Thursday, February 1, 2018

The Dark Shadows of the Past.

When we got to Berlin we experienced some emotionally heavy stuff. With our first day we started off with a tour of the city but our guide showed us not only the beauty of Berlin but also the shadows of it's darker past. That being said this post will take on a much more serious and darker tone as a reflect back on how to process and handle experiencing such history like this. The first emotionally heavy thing we encountered that day was the monument Memorial to the Murdered Jews of Europe. The memorial was unique in the sense that the artist behind it nor anyone else really gave it a single meaning, for they intended one to experience it independently and personally when one walks through it. For me I felt the memorial was a very effective way to show someone just a small dose of the feeling and sense of isolation, and the overwhelming feeling that a victim of the holocaust would have endured. For as I walked through the pillars of stone, I felt alone even though I was with our entire class for the way the stones were erected the effectively muffle the sound of very one else while at the same time strengthening your own.

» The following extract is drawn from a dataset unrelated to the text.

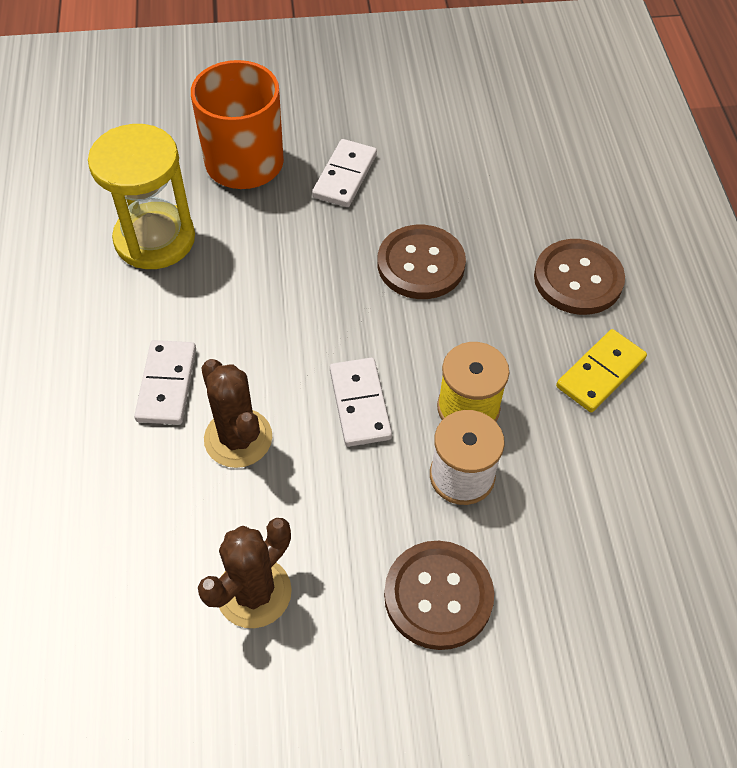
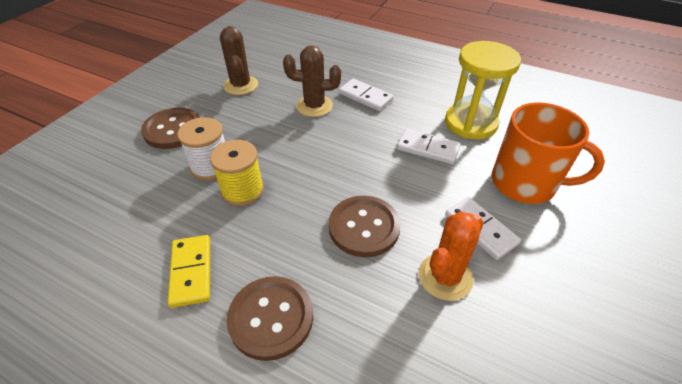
camera: 125 degrees right, 10 degrees down
(360, 404) = (290, 151): white domino -> white domino (428, 148)
(426, 182) = (445, 277): none -> orange cactus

They way the memorial did this so effectively made me feel just for a moment the pain of the holocaust and I carried with me that memory of the feeling for the rest of that day.

The Memorial to the Murdered Jews of Europe.
Our tour ended in the topography of terror museum which is a comprehensive look of the rise and fall of the Nazi regime in both Berlin and in Germany overall. Most importantly it does not in anyway hold back, it shows all the facts as they are carrying with all the brutality of the past with it. This museum is hard to go through on it's own, and after my experience at the memorial that day I had to take it step by step. The most impactful part to me was the the map of all the concentration and death camps in Germany, for it was presented like any of the other pieces but to me I couldn't even imagine the kind of person that could plan this out like any other building project. The coldness I felt form it almost made me sick, and even now day's later it is hard to even talk about my experience with it.
The Map of all the Concentration Camps in Germany.
The fallowing day we took a 30 minute train ride to the Sachsenhausen Concentration Camp, the main Concentration camp outside Berlin. Although it was not an "official death camp" like Auschwitz, if you were sent here you not meant to come back. For the goal of the camp was to work people to death, as the ominous quote on the front gate by the processing house states: "My work shall set me Free". As it was in death that the victims here escaped the brutality of the camp.
"My work shall set me Free".
 For most of our tour nobody said a word even though our guide had encouraged us to ask questions on many occasions, as many of us were too somber to speak. And even after the tour many of us, including me, needed some time to process all of what we saw. But for me what our tour guide said at the end of the tour really helped me come to terms with every thing we saw. And I think this fits well to help wrap up the heavy content of this post. He put it like this we must remember the facts and not the myths for we should know the failures of the past so that when we go forward to the future we can make a positive impact on our world, and make sure we do not mimic the dark shadows of the past.